Waka Polsek Ujung Tanah AKP Ismail didampingi Kanit Reskrim Polsek Ujung Tanah Iptu Juma Ali dan Paur Humas Polres Pelabuhan Makassar Ipda Tumiar Butar Butar | foto : illank

Waka Polsek Ujung Tanah AKP Ismail didampingi Kanit Reskrim Polsek Ujung Tanah Iptu Juma Ali dan Paur Humas Polres Pelabuhan Makassar Ipda Tumiar Butar Butar | foto : illank

RAPORMERAH.CO – Empat pelaku jambret dan pencurian dengan pemberatan (Curat) diringkus personel Unit Reskrim Polsek Ujung Tanah dibeberapa lokasi berbeda di Kota Makassar.

Para pelaku jambret dan curat yang berhasil diungkap pihak kepolisian masing-masing berinisial, MH, RA,AS dan AR.

Waka Polsek Ujung Tanah, AKP Ismail mengatakan, bahwa pihaknya berhasil mengungkap dua kasus pencurian yang terjadi pada bulan Agustus dan September lalu.

“Empat pelaku pencurian kita amankan dengan lokasi kejadian di Jalan Satando dan Jalan Cakalang, Kota Makassar. Jadi mereka ini kerap beraksi di wilayah Ujung Tanah. Tapi sudah kita amankan,” kata Ismail, Rabu (9/10/2019).

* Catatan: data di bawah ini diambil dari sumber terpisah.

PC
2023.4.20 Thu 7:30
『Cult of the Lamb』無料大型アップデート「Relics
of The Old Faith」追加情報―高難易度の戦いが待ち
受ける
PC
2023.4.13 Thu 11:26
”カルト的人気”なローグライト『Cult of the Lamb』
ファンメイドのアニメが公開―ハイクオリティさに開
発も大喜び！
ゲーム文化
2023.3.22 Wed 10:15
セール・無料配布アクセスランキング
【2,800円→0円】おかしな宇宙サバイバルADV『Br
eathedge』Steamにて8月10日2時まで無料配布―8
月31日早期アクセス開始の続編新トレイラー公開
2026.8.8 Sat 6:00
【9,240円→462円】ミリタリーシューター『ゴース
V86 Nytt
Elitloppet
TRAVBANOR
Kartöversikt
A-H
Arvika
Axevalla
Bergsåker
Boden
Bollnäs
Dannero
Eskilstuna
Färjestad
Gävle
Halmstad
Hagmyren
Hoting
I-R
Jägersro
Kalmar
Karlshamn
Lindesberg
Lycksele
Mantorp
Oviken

Ismail menerangkan, MH dan RA saat melancarkan aksi kejahatan di jalan raya dengan cara memepet korbannya sedang melintas kemudian saat jalanan sepi, mereka langsung merampas handphone milik korban hingga mengakibatkan korban terjatuh.

Sedangkan, untuk AS dan AR melakukan aksinya di Jalan Cakalang tepatnya di depan SMP 7 Makassar, memepet korbannya dari arah belakang dan langsung merampas handphone korban yang tersimpan di dash board, namun naas korban langsung berteriak sehingga kedua tersangka langsung dikejar oleh warga sehingga AS berhasil diamankan warga. Tapi kendaraan yang digunakan dibakar oleh warga yang sudah berkerumung.

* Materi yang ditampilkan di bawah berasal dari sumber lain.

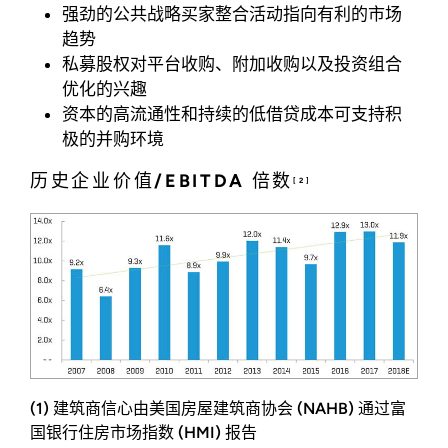
强劲的公共战略买家整合活动指向有利的市场
趋势
私募股权对平台收购、附加收购以及投资组合
优化的兴趣
资本的高流通性和持续的低借贷成本可支持积
极的并购环境
历史企业价值/EBITDA 倍数
[2]
(1) 建筑商信心由美国房屋建筑商协会 (NAHB) 通过富
国银行住房市场指数 (HMI) 报告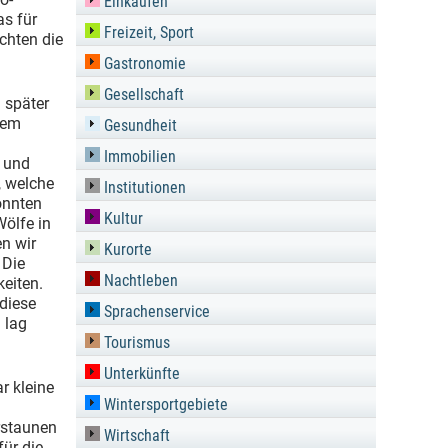
Einkaufen
as für
Freizeit, Sport
chten die
Gastronomie
Gesellschaft
 später
dem
Gesundheit
Immobilien
e und
, welche
Institutionen
onnten
Kultur
Wölfe in
n wir
Kurorte
 Die
Nachtleben
keiten.
 diese
Sprachenservice
 lag
Tourismus
Unterkünfte
r kleine
Wintersportgebiete
rstaunen
Wirtschaft
für die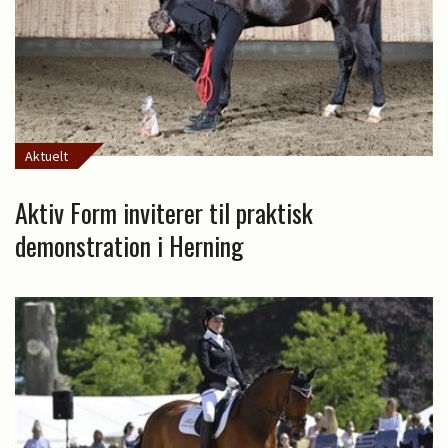
Aktuelt
Aktiv Form inviterer til praktisk
demonstration i Herning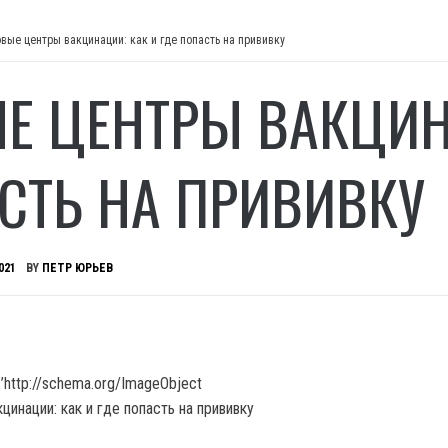
вые центры вакцинации: как и где попасть на прививку
Е ЦЕНТРЫ ВАКЦИНА
СТЬ НА ПРИВИВКУ
021
BY
ПЕТР ЮРЬЕВ
’http://schema.org/ImageObject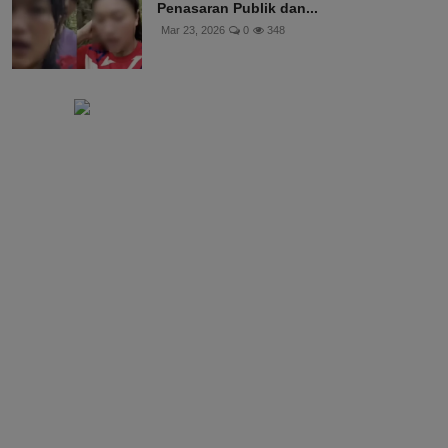
Penasaran Publik dan...
Mar 23, 2026
0
348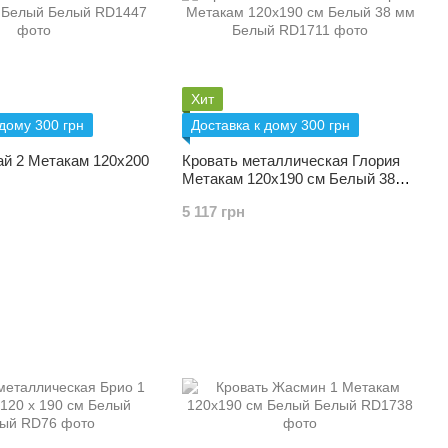
Хит
 дому 300 грн
Доставка к дому 300 грн
ай 2 Метакам 120х200
Кровать металлическая Глория
Метакам 120х190 см Белый 38
мм
5 117 грн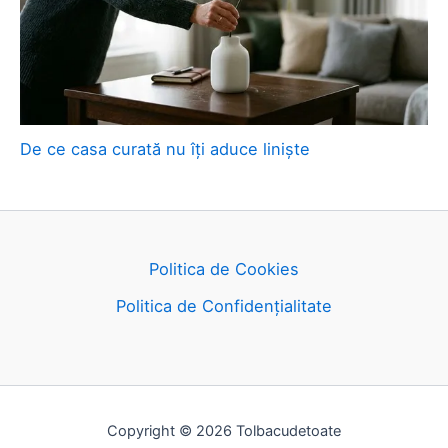
De ce casa curată nu îți aduce liniște
Politica de Cookies
Politica de Confidențialitate
Copyright © 2026 Tolbacudetoate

“Jadi aksinya mereka ini selalu memepet para korbannya saat berkendara dan pada saat jalannya sepi, para pelaku ini langsung melancarkan aksinya,” bebernya.

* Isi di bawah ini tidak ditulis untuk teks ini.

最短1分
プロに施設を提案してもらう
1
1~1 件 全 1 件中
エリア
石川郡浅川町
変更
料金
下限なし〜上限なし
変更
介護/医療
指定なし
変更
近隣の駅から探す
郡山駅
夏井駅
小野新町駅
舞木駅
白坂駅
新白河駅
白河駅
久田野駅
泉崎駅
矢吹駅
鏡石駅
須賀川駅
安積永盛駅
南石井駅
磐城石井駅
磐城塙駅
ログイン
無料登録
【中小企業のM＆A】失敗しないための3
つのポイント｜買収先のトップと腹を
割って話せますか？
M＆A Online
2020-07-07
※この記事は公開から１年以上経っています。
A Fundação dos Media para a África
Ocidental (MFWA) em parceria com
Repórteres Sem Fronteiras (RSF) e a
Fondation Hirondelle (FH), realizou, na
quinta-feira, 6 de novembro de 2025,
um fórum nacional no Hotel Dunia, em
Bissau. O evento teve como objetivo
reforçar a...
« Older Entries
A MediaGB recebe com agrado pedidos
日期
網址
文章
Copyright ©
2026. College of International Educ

Dari tangan keempat pelaku, pihak kepolisian berhasil menyita barang bukti berupa dua unit handphone milik korban dan dua unit sepeda motor yang digunakan pelaku saat beraksi.

“Terhadap tersangka dikenakan pasal 363 dengan ancaman hukum pidana penjara paling lama 7 tahun penjara,” pungkasnya.